The Chinese Government continues to deny human rights abuses in Xinjiang despite a proliferation of credible evidence, including media reporting, independent research, testimonies and open-source data, that has revealed abuses including forced labour, mass detention, surveillance, sterilisation, cultural erasure and alleged genocide in the region. To distract from such human rights abuses, covert and overt online information campaigns have been deployed to portray positive narratives about the CCP’s domestic policies in the region, while also injecting disinformation into the global public discourse regarding Xinjiang.

Key findings:

  • Since early 2020, there’s been a stark increase in the Chinese Government and state media’s use of US social media networks to push alternative narratives and disinformation about the situation in Xinjiang. Chinese state media accounts have been most successful in using Facebook to engage and reach an international audience.
  • The CCP is using tactics including leveraging US social media platforms to criticise and smear Uyghur victims, journalists and researchers who work on this topic, as well as their organisations.

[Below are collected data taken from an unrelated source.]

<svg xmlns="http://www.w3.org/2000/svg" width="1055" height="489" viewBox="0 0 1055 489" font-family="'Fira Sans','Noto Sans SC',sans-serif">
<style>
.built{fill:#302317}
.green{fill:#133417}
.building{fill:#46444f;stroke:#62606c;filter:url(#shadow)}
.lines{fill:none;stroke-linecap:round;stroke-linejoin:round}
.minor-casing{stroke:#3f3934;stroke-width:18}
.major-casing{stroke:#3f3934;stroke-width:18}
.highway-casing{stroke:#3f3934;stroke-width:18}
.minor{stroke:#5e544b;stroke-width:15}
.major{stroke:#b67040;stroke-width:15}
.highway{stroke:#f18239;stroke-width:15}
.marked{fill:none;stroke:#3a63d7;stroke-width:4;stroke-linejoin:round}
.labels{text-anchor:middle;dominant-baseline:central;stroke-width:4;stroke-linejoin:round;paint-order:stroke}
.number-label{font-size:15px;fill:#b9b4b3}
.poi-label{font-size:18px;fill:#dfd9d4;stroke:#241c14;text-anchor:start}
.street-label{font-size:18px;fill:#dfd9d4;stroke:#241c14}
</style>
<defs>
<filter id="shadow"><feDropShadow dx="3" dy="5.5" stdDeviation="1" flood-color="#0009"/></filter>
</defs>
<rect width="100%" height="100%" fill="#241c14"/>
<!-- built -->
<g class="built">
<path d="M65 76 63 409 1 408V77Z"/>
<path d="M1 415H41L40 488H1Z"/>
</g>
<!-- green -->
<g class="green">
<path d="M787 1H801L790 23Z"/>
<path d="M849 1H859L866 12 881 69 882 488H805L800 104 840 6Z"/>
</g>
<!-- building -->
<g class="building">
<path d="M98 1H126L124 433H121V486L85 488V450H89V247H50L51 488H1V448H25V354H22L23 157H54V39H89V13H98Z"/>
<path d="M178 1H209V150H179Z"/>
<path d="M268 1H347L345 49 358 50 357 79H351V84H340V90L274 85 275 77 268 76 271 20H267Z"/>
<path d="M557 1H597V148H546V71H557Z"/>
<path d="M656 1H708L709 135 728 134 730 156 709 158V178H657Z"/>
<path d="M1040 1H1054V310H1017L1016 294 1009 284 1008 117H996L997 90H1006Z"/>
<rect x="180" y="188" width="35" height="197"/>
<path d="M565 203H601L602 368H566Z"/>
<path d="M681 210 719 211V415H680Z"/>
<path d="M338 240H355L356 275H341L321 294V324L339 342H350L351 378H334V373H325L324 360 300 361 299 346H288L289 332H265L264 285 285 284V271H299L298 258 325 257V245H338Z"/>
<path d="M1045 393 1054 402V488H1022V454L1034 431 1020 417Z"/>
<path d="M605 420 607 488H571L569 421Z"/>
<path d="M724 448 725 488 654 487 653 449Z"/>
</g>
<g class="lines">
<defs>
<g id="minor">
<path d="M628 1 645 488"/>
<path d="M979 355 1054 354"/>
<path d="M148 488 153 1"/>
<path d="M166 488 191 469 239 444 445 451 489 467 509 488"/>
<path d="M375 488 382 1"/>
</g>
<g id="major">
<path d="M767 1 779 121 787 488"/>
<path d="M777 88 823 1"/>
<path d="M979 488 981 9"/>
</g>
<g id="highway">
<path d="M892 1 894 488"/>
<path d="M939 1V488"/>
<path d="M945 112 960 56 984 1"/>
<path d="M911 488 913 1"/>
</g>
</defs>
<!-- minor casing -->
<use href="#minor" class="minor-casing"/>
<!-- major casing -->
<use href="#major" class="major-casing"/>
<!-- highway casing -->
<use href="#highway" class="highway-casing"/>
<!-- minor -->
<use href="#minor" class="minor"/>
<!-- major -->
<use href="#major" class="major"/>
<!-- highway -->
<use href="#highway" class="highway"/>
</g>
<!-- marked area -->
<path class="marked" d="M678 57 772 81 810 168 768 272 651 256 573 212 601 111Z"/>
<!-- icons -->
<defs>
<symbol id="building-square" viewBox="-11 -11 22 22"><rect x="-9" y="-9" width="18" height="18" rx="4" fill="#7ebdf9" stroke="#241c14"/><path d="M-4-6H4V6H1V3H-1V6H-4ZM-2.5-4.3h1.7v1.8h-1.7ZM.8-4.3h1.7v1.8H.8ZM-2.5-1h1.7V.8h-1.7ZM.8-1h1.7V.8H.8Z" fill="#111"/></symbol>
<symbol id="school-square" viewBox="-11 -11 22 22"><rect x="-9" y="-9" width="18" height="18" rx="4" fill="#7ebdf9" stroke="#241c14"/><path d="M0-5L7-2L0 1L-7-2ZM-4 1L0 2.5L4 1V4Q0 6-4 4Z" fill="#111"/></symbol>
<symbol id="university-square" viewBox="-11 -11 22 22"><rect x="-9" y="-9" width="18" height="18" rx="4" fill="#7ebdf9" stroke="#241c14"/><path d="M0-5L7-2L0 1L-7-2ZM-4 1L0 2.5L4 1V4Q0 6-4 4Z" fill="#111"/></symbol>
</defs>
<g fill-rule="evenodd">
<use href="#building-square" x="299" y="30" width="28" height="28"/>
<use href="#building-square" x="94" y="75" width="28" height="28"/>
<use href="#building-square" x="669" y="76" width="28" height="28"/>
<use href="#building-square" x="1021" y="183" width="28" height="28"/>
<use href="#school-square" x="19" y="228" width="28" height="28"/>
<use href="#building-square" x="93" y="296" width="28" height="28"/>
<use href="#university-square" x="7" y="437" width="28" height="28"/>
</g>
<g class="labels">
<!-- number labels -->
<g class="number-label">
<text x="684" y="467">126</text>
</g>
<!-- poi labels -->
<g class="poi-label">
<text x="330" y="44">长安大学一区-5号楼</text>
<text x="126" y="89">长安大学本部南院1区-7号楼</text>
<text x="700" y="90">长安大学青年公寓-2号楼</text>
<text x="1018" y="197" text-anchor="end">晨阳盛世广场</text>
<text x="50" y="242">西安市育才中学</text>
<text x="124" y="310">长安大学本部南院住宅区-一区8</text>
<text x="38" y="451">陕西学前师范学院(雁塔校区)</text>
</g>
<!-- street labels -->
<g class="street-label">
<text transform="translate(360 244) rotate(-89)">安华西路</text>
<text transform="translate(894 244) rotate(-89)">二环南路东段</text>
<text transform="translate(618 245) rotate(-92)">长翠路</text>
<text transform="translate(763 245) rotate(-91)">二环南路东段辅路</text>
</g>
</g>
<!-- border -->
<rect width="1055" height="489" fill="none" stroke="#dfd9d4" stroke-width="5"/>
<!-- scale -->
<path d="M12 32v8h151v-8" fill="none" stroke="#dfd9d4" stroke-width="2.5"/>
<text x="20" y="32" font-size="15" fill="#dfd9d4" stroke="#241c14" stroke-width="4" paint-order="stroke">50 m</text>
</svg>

  • Chinese Government officials and state media are increasingly amplifying content, including disinformation, produced by fringe media and conspiracist websites that are often sympathetic to the narrative positioning of authoritarian regimes. This amplifies the reach and influence of these sites in the Western media ecosystem. Senior officials from multilateral organisations, including the World Health Organization (WHO) and the United Nations (UN), have also played a role in sharing such content.